Estonia has spent three decades as the Baltic model for digital governance — e-residency, i-voting, a press corps that routinely outranks Western Europe's on global freedom indices. On June 2, 2026, the Riigikogu passed a law that quietly expands who in the Estonian state can turn a media outlet off.
The Crisis Situation and State Defense Act (Kriisiolukorra ja riigikaitse seadus) consolidates three prior statutes — the State Defense Act, the Emergency Situations Act, and the Emergency State Act — into a single framework covering everything from a pandemic to full martial law, part of a six-year rewrite the government describes as a lesson from Covid-19 and Russia's invasion of Ukraine (Riigikantselei; Government of Estonia). MPs passed it 64 to 14, and it takes effect October 1, 2026.
What Actually Changed
Under prior law, only the prime minister and named ministers could restrict a media outlet's operation during a state of emergency or martial law. The new act extends that authority to the government collectively, the Police and Border Guard Board (PPA), the Internal Security Service (KAPO), the Defense Forces, and the Consumer Protection and Technical Regulatory Authority (TTJA) (ERR). In practice, four additional institutions — two of them uniformed security services — now sit alongside elected officials as potential gatekeepers of what an Estonian outlet may publish.
The Steelman
Estonia's threat environment is not hypothetical. It shares a land border with Russia, has absorbed years of GPS jamming, undersea cable damage in the Baltic, and coordinated disinformation campaigns tied to the war in Ukraine. Erkki Tori, the State Chancellery's security coordinator, told ERR the restrictions apply only during declared emergencies, require a "concrete threat assessment," and must follow proportionality — least-harmful measure, narrowest scope, shortest duration — targeting things like leaked coordinates of defense units or security infrastructure, not political criticism (ERR). Opposition MP Raimond Kaljulaid, no reflexive government ally, called the law adequate precisely because decisions stay collective and government-led rather than resting with a single minister who could act unilaterally. A functioning war-powers statute that lets a Defense Forces commander stop a broadcast from revealing troop positions in real time is not, on its face, unreasonable — plenty of NATO states have analogous operational-security carve-outs.
Where the Steelman Breaks Down
The problem is that the law's trigger is not "revealing troop positions." It is broader: restrictions apply where media service or publication threatens public order, state security, or military defense. Väino Koorberg, head of the Estonian Media Association (Meedialiit), put the objection plainly: "the current broad wording actually makes it possible to suppress virtually any information because it depends on the interpretation of an official, and a fairly low-level official at that" (ERR). "Public order" is precisely the phrase that, in other jurisdictions, has been stretched to cover pandemic-era health misinformation, election-period rumor, and ordinary critical reporting recast as destabilizing. Nothing in the statute's text forecloses a KAPO officer from deciding that a story questioning the government's crisis response itself threatens public order during a declared emergency — the same emergency in which independent verification of official claims matters most.

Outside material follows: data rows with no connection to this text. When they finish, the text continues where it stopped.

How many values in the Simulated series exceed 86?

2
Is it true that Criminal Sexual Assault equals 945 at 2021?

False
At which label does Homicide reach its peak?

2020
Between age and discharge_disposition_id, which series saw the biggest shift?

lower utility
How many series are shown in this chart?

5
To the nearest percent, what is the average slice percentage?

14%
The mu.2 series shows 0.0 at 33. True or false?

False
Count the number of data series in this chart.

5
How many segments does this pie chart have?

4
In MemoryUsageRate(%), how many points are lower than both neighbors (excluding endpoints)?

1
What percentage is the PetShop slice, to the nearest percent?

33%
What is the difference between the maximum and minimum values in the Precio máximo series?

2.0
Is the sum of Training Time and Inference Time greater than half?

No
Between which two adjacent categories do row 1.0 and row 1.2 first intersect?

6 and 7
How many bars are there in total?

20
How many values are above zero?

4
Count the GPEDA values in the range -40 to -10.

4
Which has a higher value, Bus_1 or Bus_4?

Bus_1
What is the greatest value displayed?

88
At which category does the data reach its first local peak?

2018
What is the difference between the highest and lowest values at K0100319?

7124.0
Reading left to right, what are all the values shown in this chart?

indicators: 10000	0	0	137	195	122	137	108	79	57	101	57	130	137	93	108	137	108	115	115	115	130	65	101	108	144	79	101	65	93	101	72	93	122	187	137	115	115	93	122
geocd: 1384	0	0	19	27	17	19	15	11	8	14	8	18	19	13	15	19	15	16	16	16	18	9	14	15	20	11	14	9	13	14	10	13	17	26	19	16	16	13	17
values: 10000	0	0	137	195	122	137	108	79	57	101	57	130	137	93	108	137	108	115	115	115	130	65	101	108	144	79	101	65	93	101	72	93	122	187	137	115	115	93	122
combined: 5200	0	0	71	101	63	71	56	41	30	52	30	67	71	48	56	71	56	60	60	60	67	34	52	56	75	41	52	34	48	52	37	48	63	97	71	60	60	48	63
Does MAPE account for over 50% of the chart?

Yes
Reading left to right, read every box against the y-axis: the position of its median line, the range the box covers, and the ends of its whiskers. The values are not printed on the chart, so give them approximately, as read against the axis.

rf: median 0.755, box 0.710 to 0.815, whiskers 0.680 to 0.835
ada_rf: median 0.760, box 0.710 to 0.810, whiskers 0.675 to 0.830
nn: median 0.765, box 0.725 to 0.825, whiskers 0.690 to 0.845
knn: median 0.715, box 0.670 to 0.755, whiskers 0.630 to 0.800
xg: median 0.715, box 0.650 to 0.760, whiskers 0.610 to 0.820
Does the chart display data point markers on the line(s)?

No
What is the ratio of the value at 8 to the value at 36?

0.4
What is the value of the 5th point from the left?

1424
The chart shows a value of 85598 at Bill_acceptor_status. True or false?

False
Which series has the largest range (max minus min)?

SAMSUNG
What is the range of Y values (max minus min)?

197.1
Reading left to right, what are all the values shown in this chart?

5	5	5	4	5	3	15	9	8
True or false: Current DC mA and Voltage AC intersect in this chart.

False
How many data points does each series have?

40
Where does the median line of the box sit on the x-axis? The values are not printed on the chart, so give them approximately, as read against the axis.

The six-year drafting process compounds the concern rather than mitigating it: Meedialiit says it was excluded throughout, learning the media-restriction provisions only after the bill was largely finished, and now intends to appeal to President Alar Karis and, if that fails, the Chancellor of Justice (ERR). A statute this consequential for press freedom, built without the press's input, is a process failure independent of the merits — and it is why the international watchdog network Civicus flagged the act as an instance of "expanding wartime censorship" criticized by the media sector (Civicus Monitor).
What Proportionate Would Actually Look Like
A defensible version of this law exists, and Tori's own description gestures at it: restrictions scoped by statute to specific categories — unit locations, live troop movements, critical infrastructure coordinates — rather than an open-ended "public order" standard interpretable by any of five separate bodies. It would also pair the emergency power with mandatory post-hoc judicial review within days, not left to a media association's appeal to the president as the primary check. Estonia already has the institutional muscle for this: its Chancellor of Justice office is a genuinely independent constitutional watchdog, and courts could be looped in before an outlet stays dark for the duration of a crisis, not after.
The Regional Signal
Estonia's move matters beyond its own newsroom. It is the Baltic state most cited as the counter-model to Russian information warfare, and other frontline states — Latvia, Lithuania, Poland — are watching how Tallinn calibrates emergency media powers. If the answer is "expand the list of agencies and leave the trigger vague," that becomes the template. If instead Estonia tightens the statute in response to Meedialiit's appeal — narrowing "public order" to enumerated categories and inserting judicial review — it sets a better one. The war-powers rationale for restricting operational security leaks is sound. The vagueness that lets it slide into misinformation-adjacent content control is not, and nothing about a genuine security threat requires that ambiguity to survive.